■ REQUIRED WORK:
From the first line of the records below through the line with "The liberal discourse", output each line exactly; skip the pictures.

┌────────

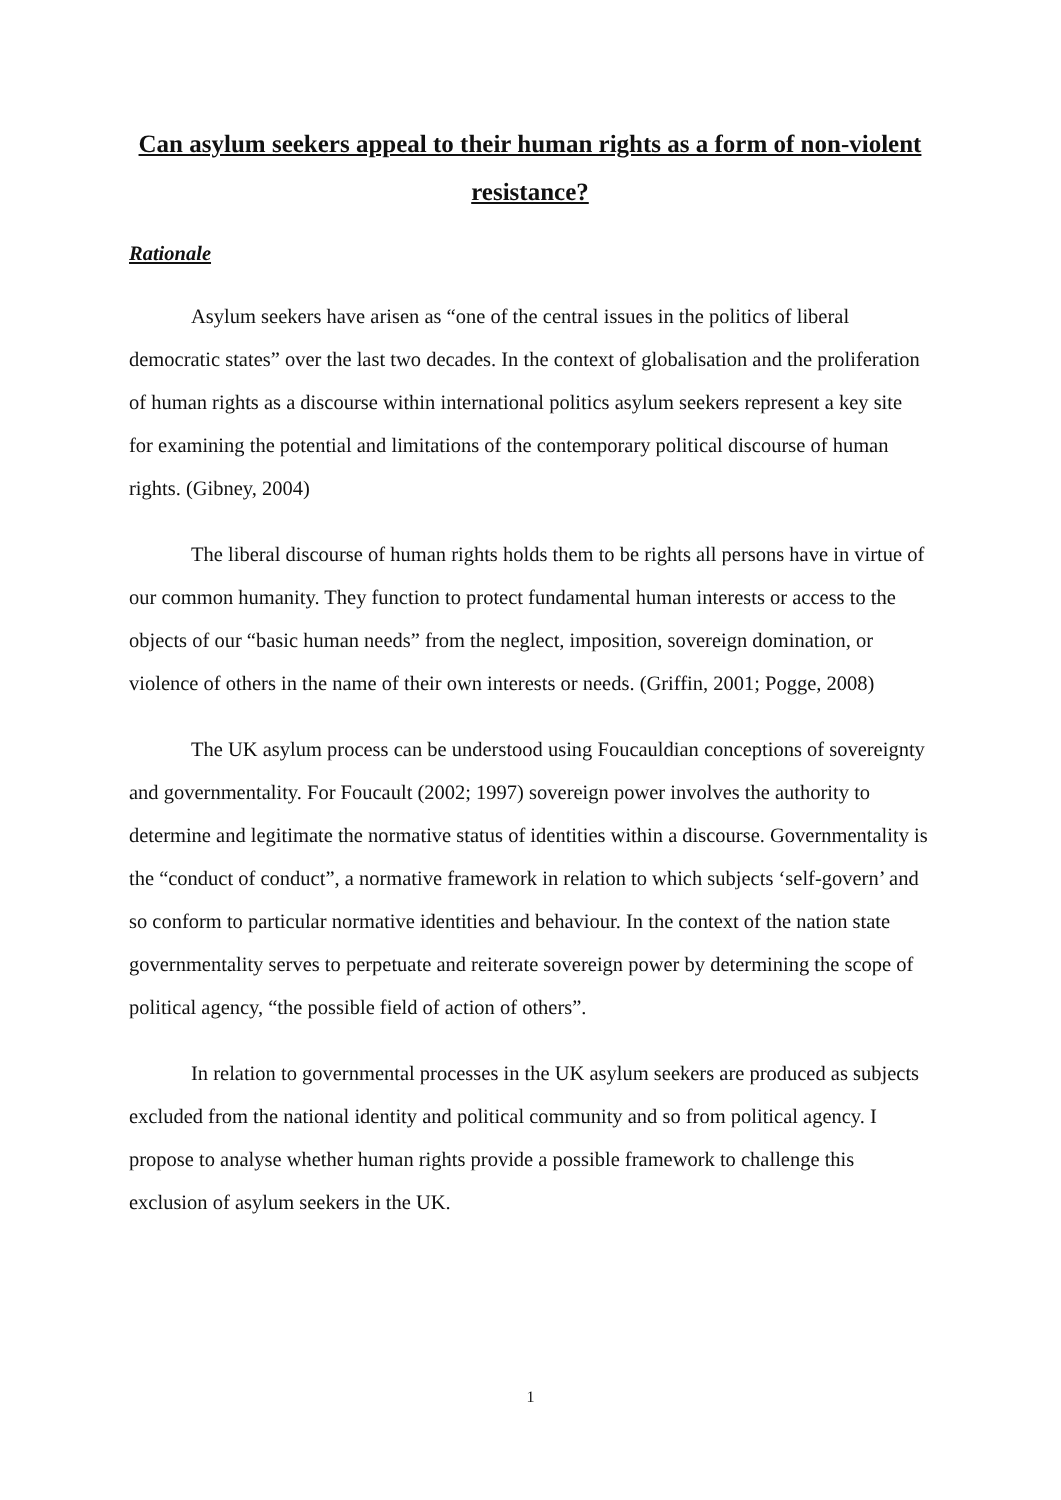Can asylum seekers appeal to their human rights as a form of non-violent resistance?
Rationale
Asylum seekers have arisen as “one of the central issues in the politics of liberal democratic states” over the last two decades. In the context of globalisation and the proliferation of human rights as a discourse within international politics asylum seekers represent a key site for examining the potential and limitations of the contemporary political discourse of human rights. (Gibney, 2004)
The liberal discourse of human rights holds them to be rights all persons have in virtue of our common humanity. They function to protect fundamental human interests or access to the objects of our “basic human needs” from the neglect, imposition, sovereign domination, or violence of others in the name of their own interests or needs. (Griffin, 2001; Pogge, 2008)
The UK asylum process can be understood using Foucauldian conceptions of sovereignty and governmentality. For Foucault (2002; 1997) sovereign power involves the authority to determine and legitimate the normative status of identities within a discourse. Governmentality is the “conduct of conduct”, a normative framework in relation to which subjects ‘self-govern’ and so conform to particular normative identities and behaviour. In the context of the nation state governmentality serves to perpetuate and reiterate sovereign power by determining the scope of political agency, “the possible field of action of others”.
In relation to governmental processes in the UK asylum seekers are produced as subjects excluded from the national identity and political community and so from political agency. I propose to analyse whether human rights provide a possible framework to challenge this exclusion of asylum seekers in the UK.
1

└────────

■ EXERCISE ANSWER:
Can asylum seekers appeal to their human rights as a form of non-violent resistance?
Rationale
Asylum seekers have arisen as “one of the central issues in the politics of liberal democratic states” over the last two decades. In the context of globalisation and the proliferation of human rights as a discourse within international politics asylum seekers represent a key site for examining the potential and limitations of the contemporary political discourse of human rights. (Gibney, 2004)
The liberal discourse of human rights holds them to be rights all persons have in virtue of our common humanity. They function to protect fundamental human interests or access to the objects of our “basic human needs” from the neglect, imposition, sovereign domination, or violence of others in the name of their own interests or needs. (Griffin, 2001; Pogge, 2008)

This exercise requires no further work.